Now I can easily understand that bobsleighing, far from being an innocent sort of snowy pastime loved by laughing children, is, in fact, a viciously competitive, utterly macho and staggeringly dangerous sport.
What I was less certain about was whether all that whiteness would look good on a computer game. Snow is a pretty hard thing to capture on the average Spectrum - check out all those skiing games where it just looks as though somebody forgot to draw the backgrounds. The other thing about bobsleighs is that they have a low knob- count. Simulations usually need to be of things with lots of controls - eg helicopters, submarines.
In Bobsleigh - after the hectic initial Daley Thomson style sprint to get in the thing - there are only two controls essentially - left and right.

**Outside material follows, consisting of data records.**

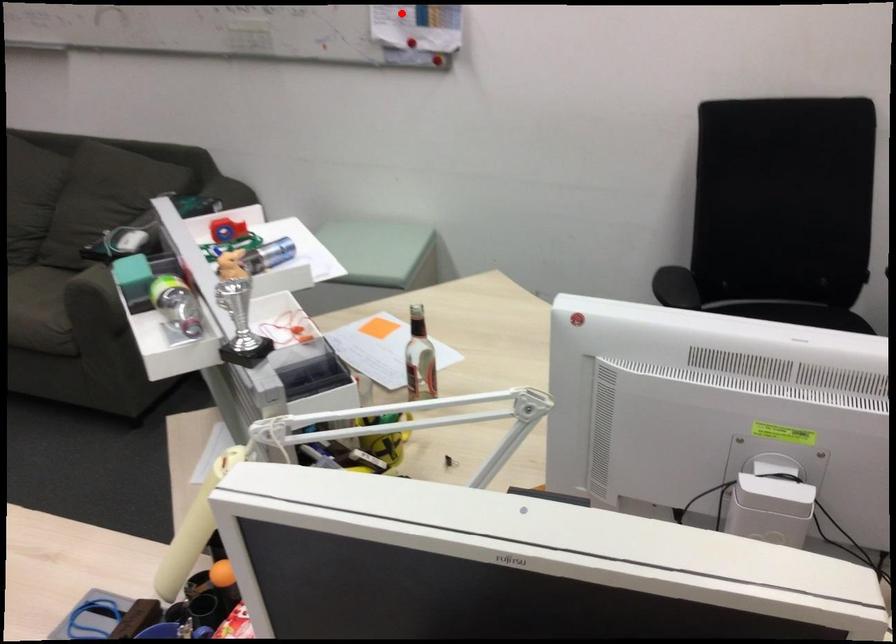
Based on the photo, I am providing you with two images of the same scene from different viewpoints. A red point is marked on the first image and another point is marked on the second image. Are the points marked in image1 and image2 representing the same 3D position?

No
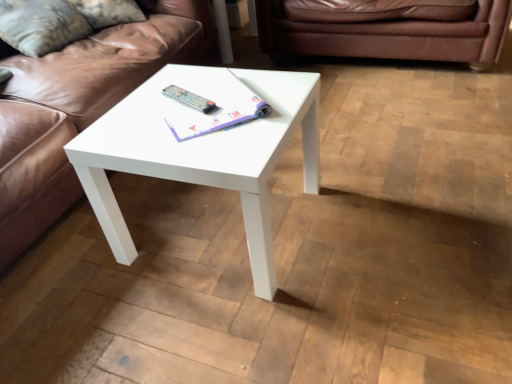
This screenshot has height=384, width=512. Identify the location of empty space that is to the right of white glossy coffee table at center. (371, 215).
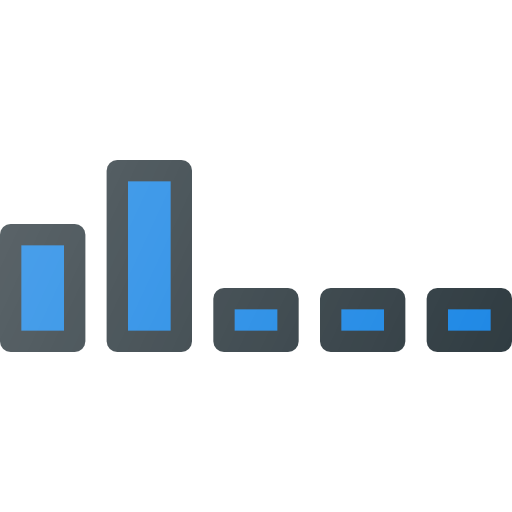
I want to click on corner, so click(x=61, y=246), click(x=167, y=181), click(x=274, y=309), click(x=379, y=309), click(x=488, y=311).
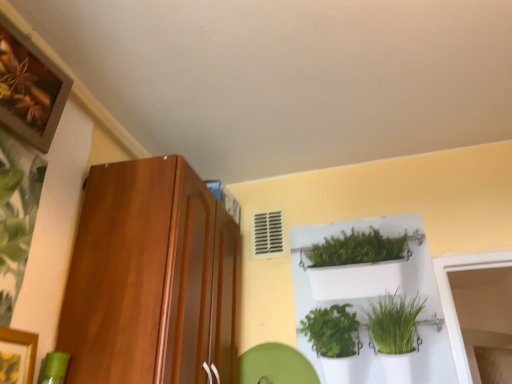
Question: From a real-world perspective, is shiny brown cabinet at left on wooden framed artwork at upper left?

Choices:
 (A) yes
 (B) no

Answer: (B)

Question: Considering the relative sizes of shiny brown cabinet at left and wooden framed artwork at upper left in the image provided, is shiny brown cabinet at left shorter than wooden framed artwork at upper left?

Choices:
 (A) yes
 (B) no

Answer: (B)

Question: Is shiny brown cabinet at left facing towards wooden framed artwork at upper left?

Choices:
 (A) yes
 (B) no

Answer: (B)

Question: Considering the relative sizes of shiny brown cabinet at left and wooden framed artwork at upper left in the image provided, is shiny brown cabinet at left smaller than wooden framed artwork at upper left?

Choices:
 (A) no
 (B) yes

Answer: (A)

Question: Is shiny brown cabinet at left with wooden framed artwork at upper left?

Choices:
 (A) yes
 (B) no

Answer: (B)

Question: Considering the relative positions of shiny brown cabinet at left and wooden framed artwork at upper left in the image provided, is shiny brown cabinet at left to the left of wooden framed artwork at upper left from the viewer's perspective?

Choices:
 (A) yes
 (B) no

Answer: (B)

Question: Considering the relative positions of white plastic shelf at upper center and green leafy plant at left in the image provided, is white plastic shelf at upper center behind green leafy plant at left?

Choices:
 (A) no
 (B) yes

Answer: (B)

Question: Does white plastic shelf at upper center have a greater width compared to green leafy plant at left?

Choices:
 (A) yes
 (B) no

Answer: (B)

Question: Considering the relative sizes of white plastic shelf at upper center and green leafy plant at left in the image provided, is white plastic shelf at upper center shorter than green leafy plant at left?

Choices:
 (A) yes
 (B) no

Answer: (B)

Question: Does white plastic shelf at upper center turn towards green leafy plant at left?

Choices:
 (A) no
 (B) yes

Answer: (A)

Question: From the image's perspective, does white plastic shelf at upper center appear lower than green leafy plant at left?

Choices:
 (A) no
 (B) yes

Answer: (B)

Question: Can you confirm if white plastic shelf at upper center is thinner than green leafy plant at left?

Choices:
 (A) no
 (B) yes

Answer: (B)

Question: Can you confirm if shiny brown cabinet at left is shorter than green leafy plant at left?

Choices:
 (A) no
 (B) yes

Answer: (A)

This ought to make it dull.
But it isn't. Digital Integration is nothing if not thorough. True, the controls of the Bobsleigh are simple but the sleigh responds very precisely to the slightest nudge. Getting the thing down the track is an infinitely subtle series of carefully judged nudges on the controls - a constant tension between doing enough to get round a bend without getting into an impossible position to take the one after that.
The basic technical problem of the game - how to give the illusion of hurtling through a gully of sheer ice at more than a hundred miles an hour is very well done. Simple shading effects brilliantly convey both the twists and turns in the ice walls and the illusion of perspective and distance.
There is an element of strategy and management in the game - planning anyway - in the way you must match your selection of runner blades to weather conditions on the run and keep track of your cash. You also need to allocate money for crew training - a special screen that lets you improve your waggle and improve those running starts.
Not winning and bad bobsleighing use up cash quickly conversely if you start raking it in you may decide to up-grade your bobsleigh and go for some serious speed.
Aside from the actual steering there are a couple of other key elements in each run - starting and stopping. Starting - which the real thing involves running along with the sleigh and leaping on to it at the last possible moment is simulated by the good old two-finger left-right (or joystick) waggle - as seen in countless Track and Field games. How deft your waggling is.
Like many of Digital's games, the more you play the more you get out of it. You get to know where and when the left and right swings in the track occur and clip more and more seconds off your time to get closer to the kind of speeds that will begin to earn you money.
You need a little patience - stick with it and get half way good and I think you'll find Bobsleigh utterly captivating.